BEGIN Records provided
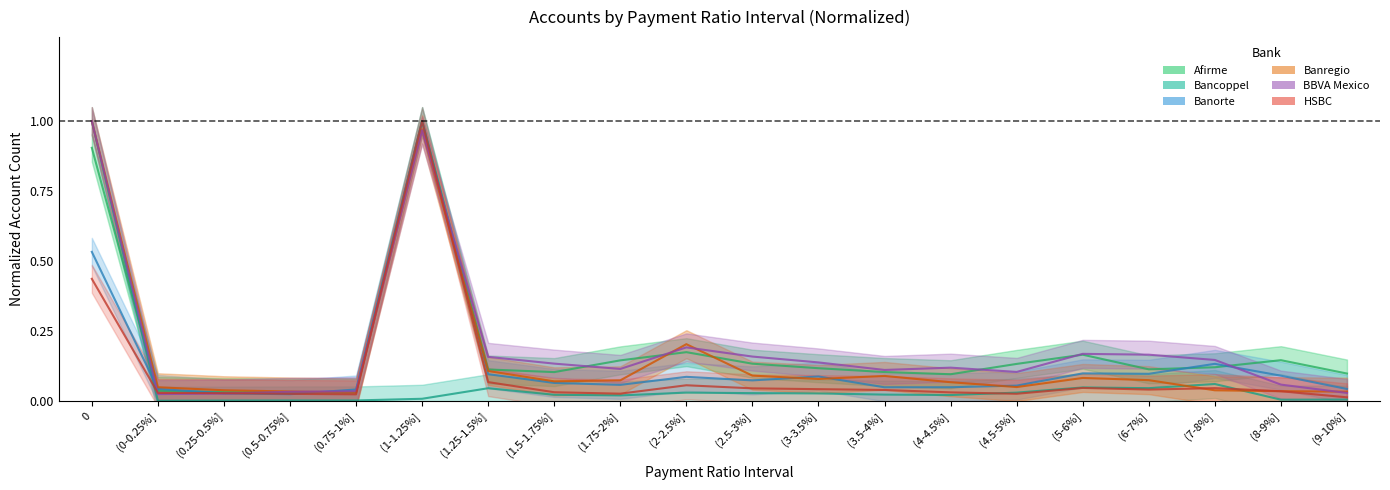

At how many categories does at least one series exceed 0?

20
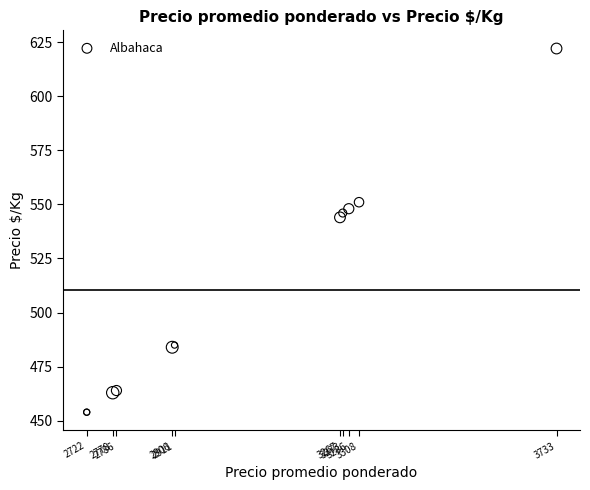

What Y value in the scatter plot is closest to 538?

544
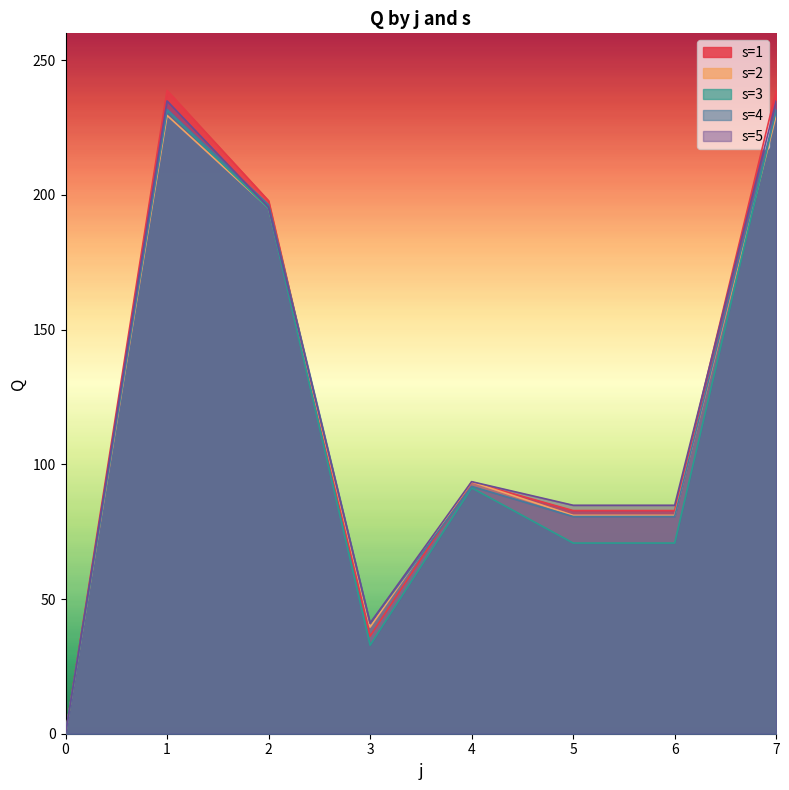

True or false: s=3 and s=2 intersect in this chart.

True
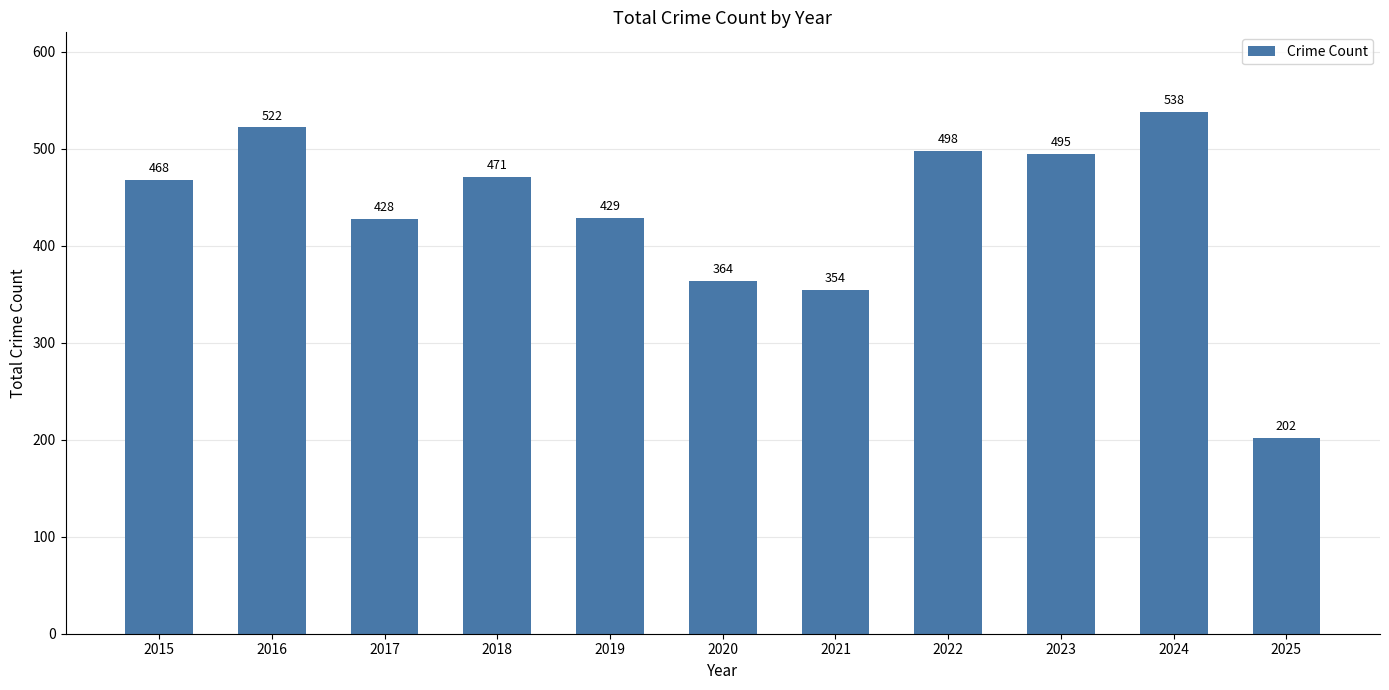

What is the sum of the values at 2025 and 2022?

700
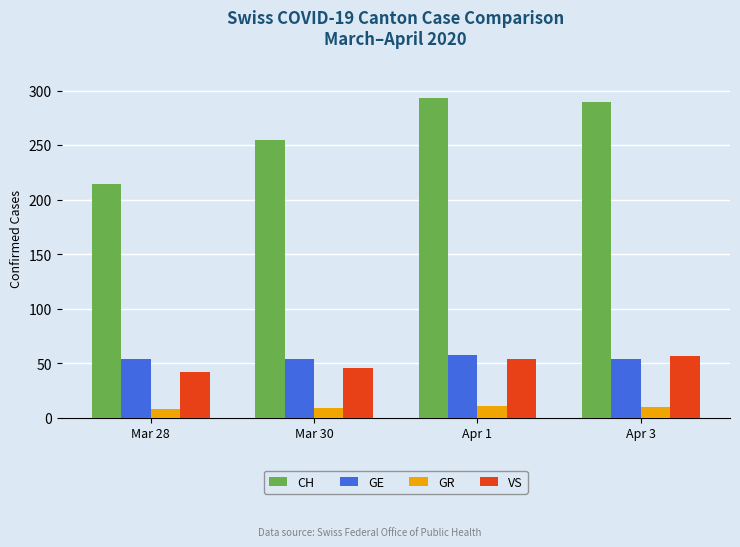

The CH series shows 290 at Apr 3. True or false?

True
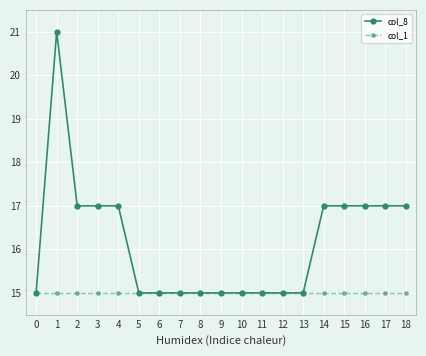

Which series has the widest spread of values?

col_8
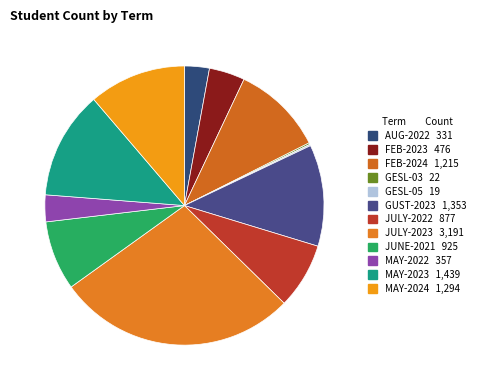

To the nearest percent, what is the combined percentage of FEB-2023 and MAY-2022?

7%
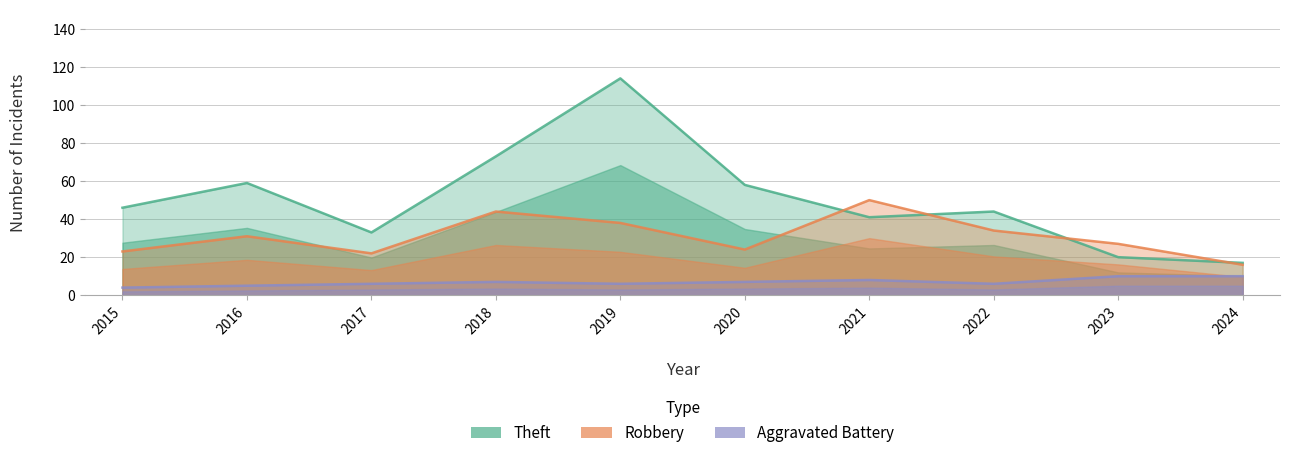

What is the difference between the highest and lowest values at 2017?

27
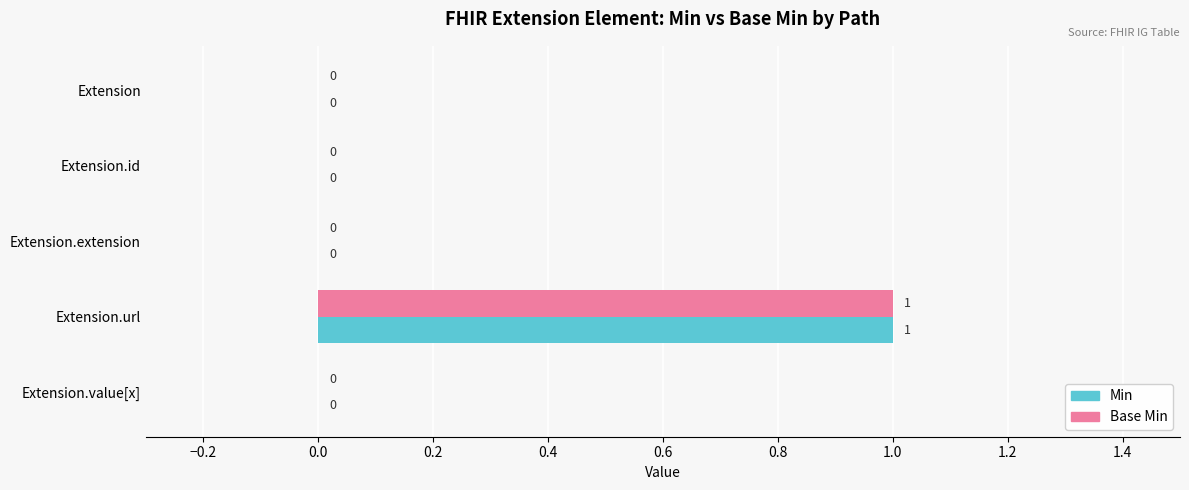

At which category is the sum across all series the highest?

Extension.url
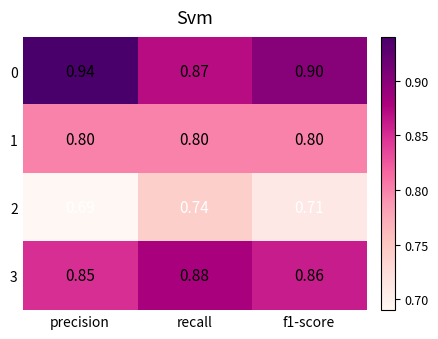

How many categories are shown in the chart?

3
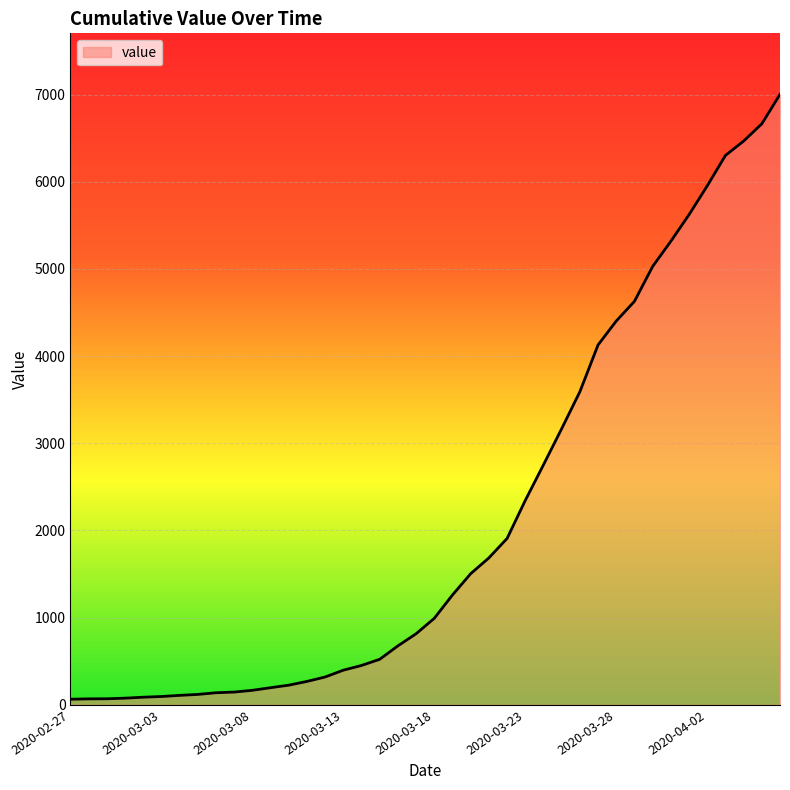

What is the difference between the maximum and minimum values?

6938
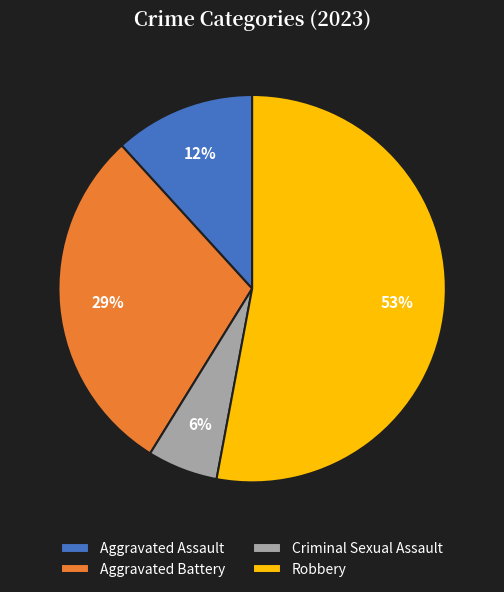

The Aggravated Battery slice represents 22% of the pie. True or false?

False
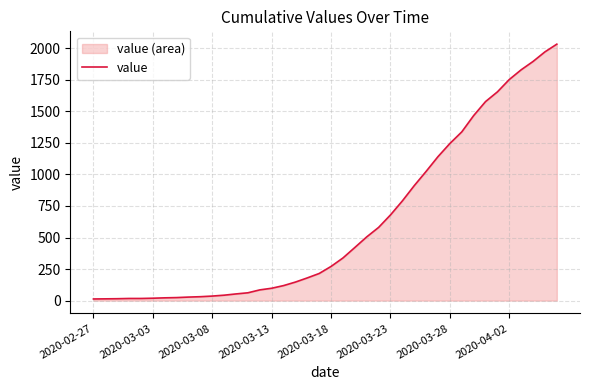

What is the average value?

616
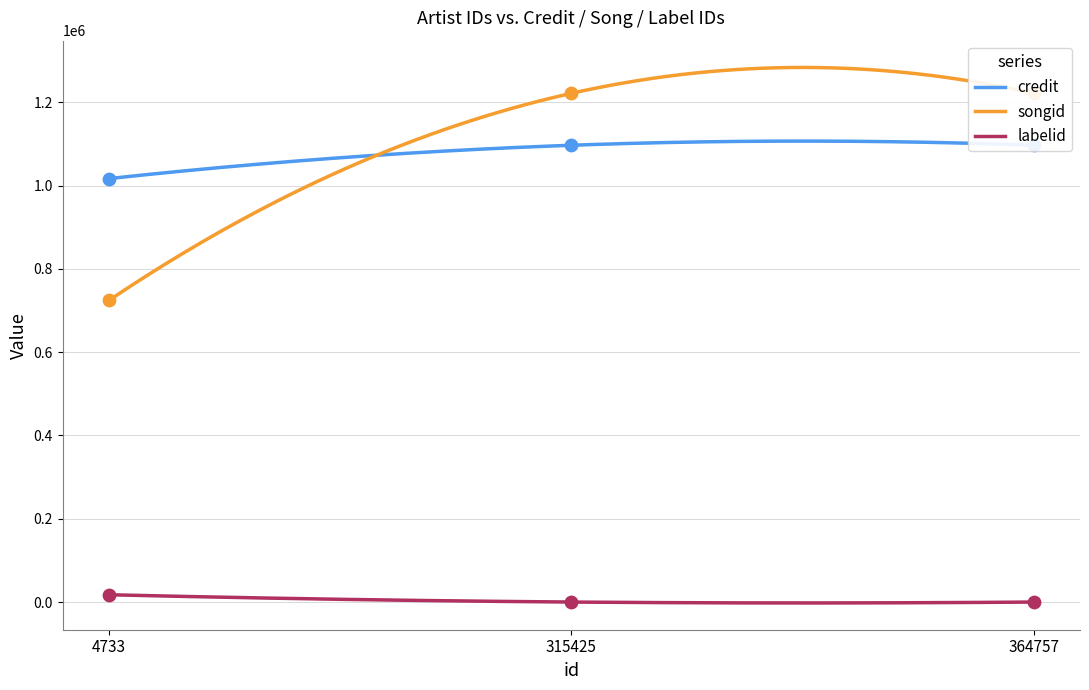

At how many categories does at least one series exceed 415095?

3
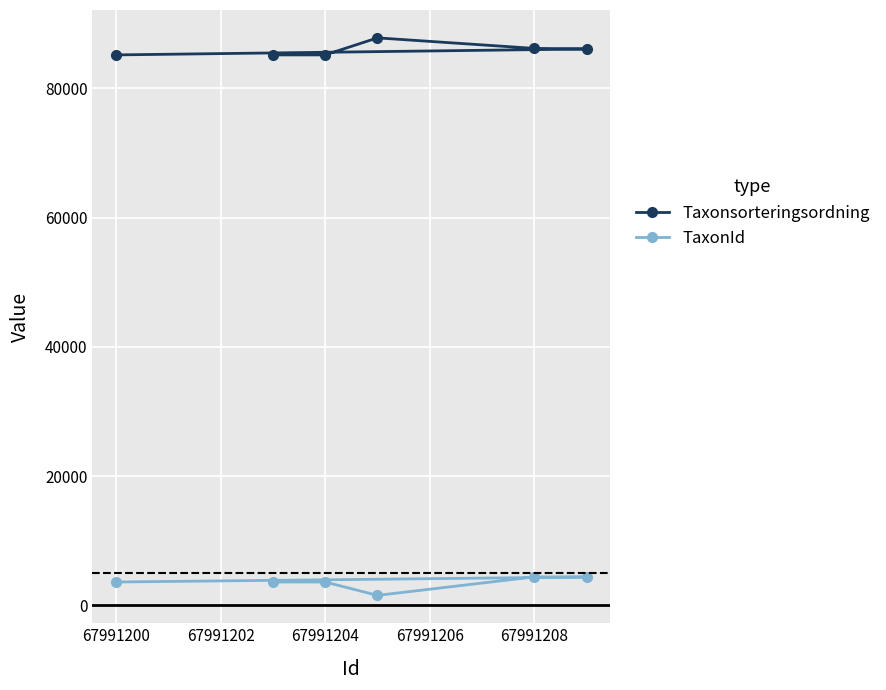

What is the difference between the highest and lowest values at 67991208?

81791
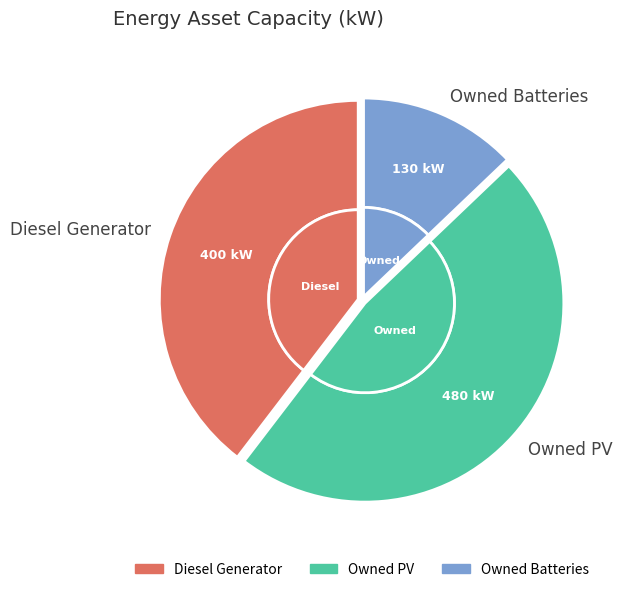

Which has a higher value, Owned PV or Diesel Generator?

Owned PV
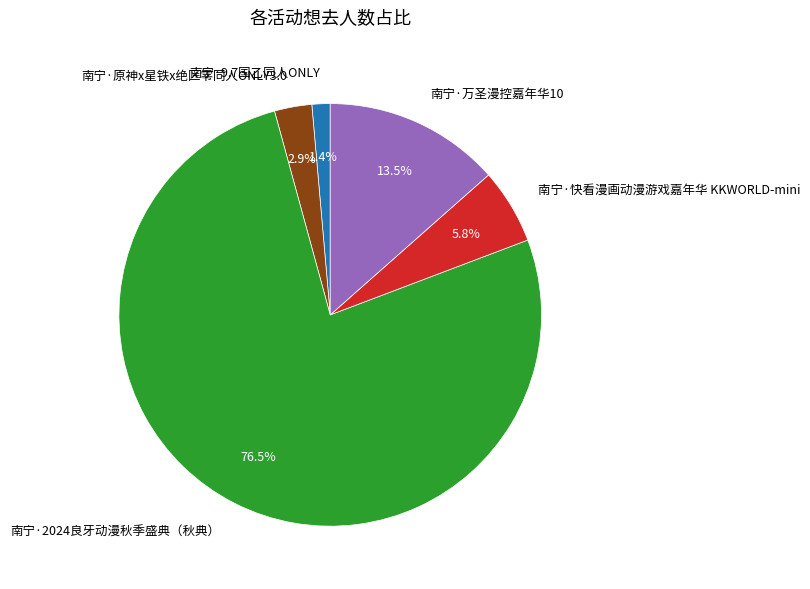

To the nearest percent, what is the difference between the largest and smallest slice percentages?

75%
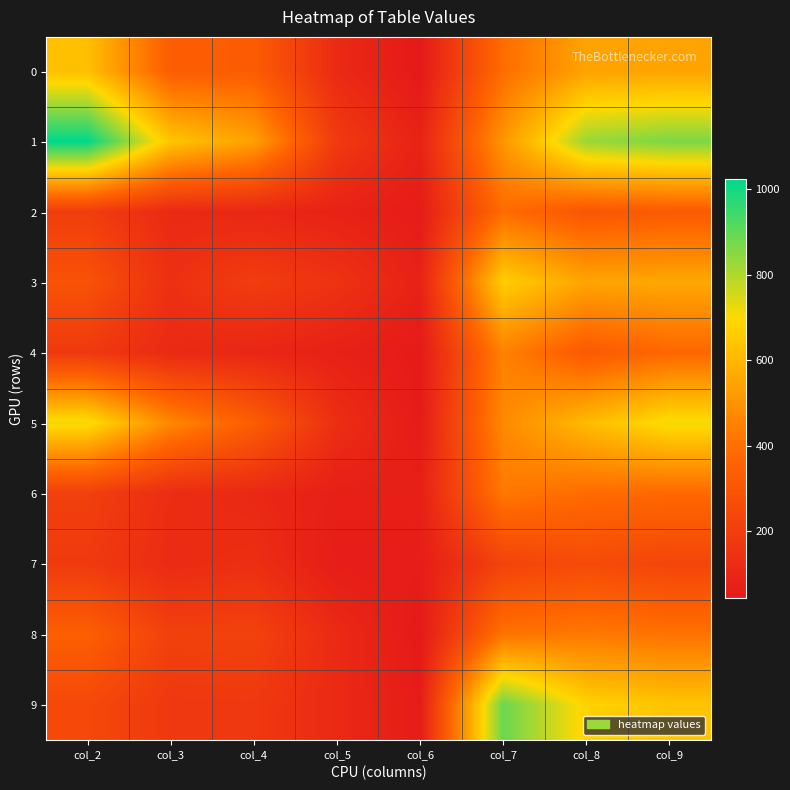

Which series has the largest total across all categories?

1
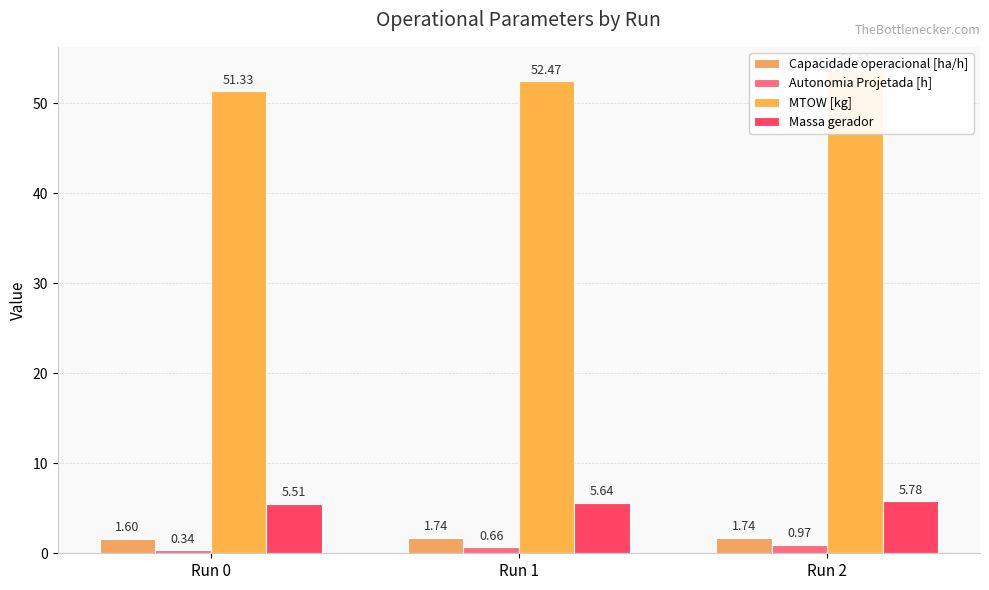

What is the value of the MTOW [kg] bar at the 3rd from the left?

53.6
END Records provided
[About this exercise] Write out the listing again without changes, starting at the line that contains "Which series has the widest spread of values?" and continuing through the end of the listing, with both ends included. Leave out the pictures.

[Solved problem]
Which series has the widest spread of values?

col_8

To the nearest percent, what is the combined percentage of FEB-2023 and MAY-2022?

7%

What is the difference between the highest and lowest values at 2017?

27

At which category is the sum across all series the highest?

Extension.url

How many categories are shown in the chart?

3

What is the difference between the maximum and minimum values?

6938

The Aggravated Battery slice represents 22% of the pie. True or false?

False

What is the average value?

616

At how many categories does at least one series exceed 415095?

3

What is the difference between the highest and lowest values at 67991208?

81791

Which has a higher value, Owned PV or Diesel Generator?

Owned PV

To the nearest percent, what is the difference between the largest and smallest slice percentages?

75%

Which series has the largest total across all categories?

1

What is the value of the MTOW [kg] bar at the 3rd from the left?

53.6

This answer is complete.